William Molyneux

Physicien et philosophe irlandais (Dublin 1656-Dublin 1698).

Représentant de l'université au Parlement de Dublin (1692-1695), il se rendit célèbre en publiant en 1698 un pamphlet, The Case of Ireland being bound by acts of Parliament to England Stated. Évoquant les affaires les plus inquiétantes qui, selon lui, portaient atteinte à l'autonomie de l'Irlande, Molyneux, y arguait que, après la soumission volontaire des rois, de la noblesse et du clergé irlandais à Henri II, les droits et libertés anglaises avaient été étendus à l'Irlande, et il contestait donc au Parlement d'Angleterre le droit de légiférer pour l'Irlande au motif que l'Irlande était un royaume séparé, qu'elle possédait son propre Parlement et n'était pas représentée au Parlement d'Angleterre. Cet ouvrage, considéré aujourd'hui comme la première revendication de l'indépendance irlandaise, fit sensation et fut brûlé en place publique par les autorités.

Molyneux s'intéressa à la philosophie - il traduisit en anglais les Méditations de Descartes, à l'astronomie - son ami Flamsteed lui avait fait parvenir un télescope au moyen duquel il se livra à de nombreuses observations, et il communiqua à la Royal Society, dont il était membre (1685), plusieurs communications sur des sujets divers : cadrans solaires, gyroscope… - et à l'histoire naturelle ; mais ce furent surtout les questions d'optique qui retinrent son attention (Dioptrica nova, 1692).

Le problème de Molyneux

Dans une lettre de 1688 à son ami et correspondant John Locke, que ce dernier reproduisit en 1690 dans son Essai sur l'entendement humain, William Molyneux souleva la question suivante :
« Supposez un aveugle de naissance, qui soit présentement homme fait, auquel on ait appris à distinguer par le seul attouchement un cube d'un globe, du même métal et à peu près de la même grosseur, en sorte que lorsqu'il touche l'un et l'autre il puisse dire quel est le cube et quel est le globe ; supposez que le cube et le globe étant posés sur une table, cet aveugle vienne à jouir de la vue. On demande si en les voyant sans les toucher, il pourra les discerner, et dire quel est le globe et quel est le cube. » (II, ix, 8).

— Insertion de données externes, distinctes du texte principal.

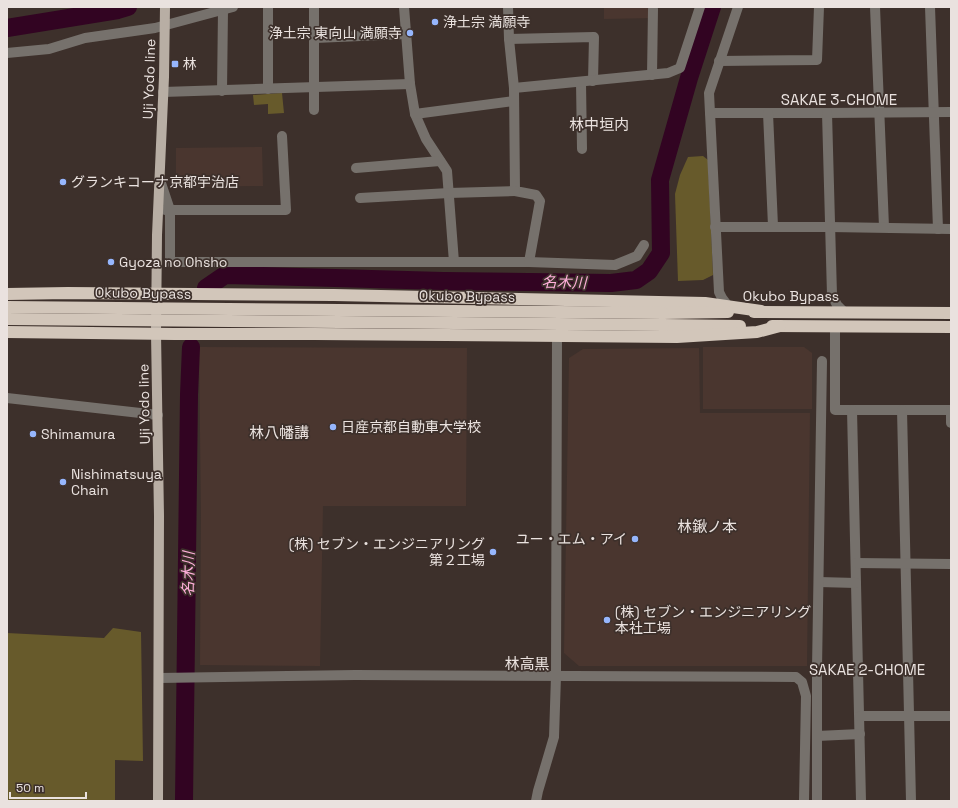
<svg xmlns="http://www.w3.org/2000/svg" width="958" height="808" font-family="'Space Grotesk','Noto Sans JP',sans-serif">
<style>
.built{fill:#4a362f}
.green{fill:#675a2b}
.lines{fill:none;stroke-linecap:round;stroke-linejoin:round}
.river{stroke:#320422;stroke-width:18}
.minor{stroke:#76716c;stroke-width:10}
.major{stroke:#b8aea4;stroke-width:10}
.highway{stroke:#d2c6ba;stroke-width:12}
.highway-bridge{stroke:#d2c6ba;stroke-width:12}
.poi-dot{fill:#96b6fd;stroke:#3d302b;stroke-width:1.5}
.labels{text-anchor:middle;dominant-baseline:central;stroke-width:3.5;stroke-linejoin:round;paint-order:stroke}
.poi-label{font-size:14px;fill:#eae2df;stroke:#3d302b;text-anchor:start}
.street-label{font-size:14px;fill:#eae2df;stroke:#3d302b}
.neighbourhood-label{font-size:15px;fill:#eae2df;stroke:#3d302b}
.water-label{font-size:15px;font-style:italic;fill:#ffafda;stroke:#3d302b}
</style>
<rect width="100%" height="100%" fill="#3d302b"/>
<g class="built">
<polygon points="604,7 656,7 654,18 604,19"/>
<polygon points="262,147 263,186 176,187 176,148"/>
<polygon points="199,347 467,348 466,506 323,506 320,666 200,665 201,516"/>
<polygon points="703,347 804,347 812,353 812,409 703,409"/>
<polygon points="699,348 700,413 810,413 807,666 579,666 564,653 569,358 583,349"/>
</g>
<g class="green">
<polygon points="282,93 284,113 268,114 268,104 254,105 253,95"/>
<polygon points="703,156 708,160 713,275 703,280 678,281 675,194 680,175 688,157"/>
<polygon points="113,628 141,632 143,761 115,760 115,801 7,801 7,633 104,638"/>
</g>
<g class="lines">
<g class="river">
<polyline points="7,28 118,10 128,7"/>
<polyline points="206,288 225,275 443,281 611,283 636,280 649,271 661,253 660,180 689,78 712,7"/>
<polyline points="184,801 189,395 191,347"/>
</g>
<g class="minor">
<polyline points="268,7 268,89"/>
<polyline points="404,7 410,84 415,114 426,139 447,171 454,262"/>
<polyline points="875,7 884,227"/>
<polyline points="930,7 938,229"/>
<polyline points="315,38 406,34"/>
<polyline points="509,39 594,37 593,81"/>
<polyline points="7,53 49,49 85,38 155,28 233,7"/>
<polyline points="719,61 817,60 819,7"/>
<polyline points="652,75 653,9"/>
<polyline points="581,82 582,149"/>
<polyline points="514,88 668,73 680,68 700,7"/>
<polyline points="222,91 223,10"/>
<polyline points="163,92 410,84"/>
<polyline points="314,110 314,7"/>
<polyline points="710,113 827,113 951,112"/>
<polyline points="768,113 773,226"/>
<polyline points="827,113 832,295 837,305 843,311"/>
<polyline points="415,114 514,101"/>
<polyline points="356,168 440,161"/>
<polyline points="160,180 170,210 170,262 529,262 540,201 536,195 515,191 514,88 509,39 508,7"/>
<polyline points="360,198 449,193 515,191"/>
<polyline points="165,210 286,210 282,136"/>
<polyline points="715,227 830,227 951,229"/>
<polyline points="529,262 615,265 637,256 644,245"/>
<polyline points="728,306 722,298 719,292 709,93 738,7"/>
<polyline points="835,326 835,410 951,410"/>
<polyline points="7,398 158,415"/>
<polyline points="852,410 861,801"/>
<polyline points="902,410 911,801"/>
<polyline points="951,410 951,423"/>
<polyline points="856,563 951,564"/>
<polyline points="819,582 856,583"/>
<polyline points="159,678 355,675 796,677 802,682 806,696 804,801"/>
<polyline points="860,716 951,716"/>
<polyline points="817,736 860,734"/>
<polyline points="536,801 538,791 554,737 556,676 557,337"/>
<polyline points="817,801 817,669 822,361"/>
</g>
<polyline class="major" points="158,801 159,516 156,333 157,235 164,77 165,7"/>
<g class="highway">
<polyline points="7,294 68,293 334,295 705,303 761,311"/>
<polyline points="754,312 951,313"/>
<polyline points="663,313 728,312"/>
<polyline points="663,325 740,326"/>
<polyline points="772,326 951,327"/>
<polyline points="7,332 174,334 315,334 677,337 757,332 780,326"/>
</g>
<g class="highway-bridge">
<polyline points="7,307 663,313"/>
<polyline points="7,319 663,325"/>
</g>
</g>
<g class="poi-dot">
<circle cx="435" cy="22" r="4"/>
<circle cx="410" cy="33" r="4"/>
<rect x="171" y="60" width="8" height="8" rx="2"/>
<circle cx="63" cy="182" r="4"/>
<circle cx="111" cy="262" r="4"/>
<circle cx="333" cy="427" r="4"/>
<circle cx="33" cy="434" r="4"/>
<circle cx="63" cy="482" r="4"/>
<circle cx="635" cy="539" r="4"/>
<circle cx="493" cy="552" r="4"/>
<circle cx="607" cy="620" r="4"/>
</g>
<g class="labels">
<g class="poi-label">
<text x="443" y="22">浄土宗 満願寺</text>
<text x="402" y="33" text-anchor="end">浄土宗 東向山 満願寺</text>
<text x="183" y="64">林</text>
<text x="71" y="182">グランキコーナ京都宇治店</text>
<text x="119" y="262">Gyoza no Ohsho</text>
<text x="341" y="427">日産京都自動車大学校</text>
<text x="41" y="434">Shimamura</text>
<text x="71" y="474">Nishimatsuya<tspan x="71" dy="16">Chain</tspan></text>
<text x="627" y="539" text-anchor="end">ユー・エム・アイ</text>
<text x="485" y="544" text-anchor="end">(株) セブン・エンジニアリング<tspan x="485" dy="16">第２工場</tspan></text>
<text x="615" y="612">(株) セブン・エンジニアリング<tspan x="615" dy="16">本社工場</tspan></text>
</g>
<g class="street-label">
<text transform="translate(149 79) rotate(-88)">Uji Yodo line</text>
<text transform="translate(143 293) rotate(1)">Okubo Bypass</text>
<text transform="translate(467 296) rotate(1)">Okubo Bypass</text>
<text x="791" y="296">Okubo Bypass</text>
<text transform="translate(144 404) rotate(-91)">Uji Yodo line</text>
</g>
<g class="neighbourhood-label">
<text x="839" y="99">SAKAE 3-CHOME</text>
<text x="599" y="124">林中垣内</text>
<text x="279" y="432">林八幡講</text>
<text x="707" y="526">林鍬ノ本</text>
<text x="527" y="663">林高黒</text>
<text x="867" y="669">SAKAE 2-CHOME</text>
</g>
<g class="water-label">
<text transform="translate(564 282) rotate(1)">名木川</text>
<text transform="translate(188 574) rotate(-89)">名木川</text>
</g>
</g>
<rect width="958" height="808" fill="none" stroke="#eae2df" stroke-width="16"/>
<path d="M10 792v6h76v-6" fill="none" stroke="#eae2df" stroke-width="2"/>
<text x="16" y="792" font-size="12" fill="#eae2df" stroke="#3d302b" stroke-width="3" paint-order="stroke">50 m</text>
</svg>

Le problème de Molyneux fascina le siècle des Lumières et les plus grands esprits du temps - notamment Locke, Berkeley, Hume, La Mettrie, Condillac, Diderot, ou encore Voltaire - s'y intéressèrent de fort près, affûtèrent des arguments pour ou contre une réponse positive à la question posée, proposèrent des variantes de celle-ci et en dégagèrent les présupposés. Diderot, en particulier, se signala par l'originalité de ses conceptions et l'acuité de ses analyses : reprenant dans sa Lettre sur les aveugles à l'usage de ceux qui voient (1749) la comparaison introduite par Descartes dans la Dioptrique entre ce qui a trait à la lumière et ce qui a trait au bâton de l'aveugle, il replaça son analyse des qualités sensibles à l'articulation de la géométrie et de la métaphysique.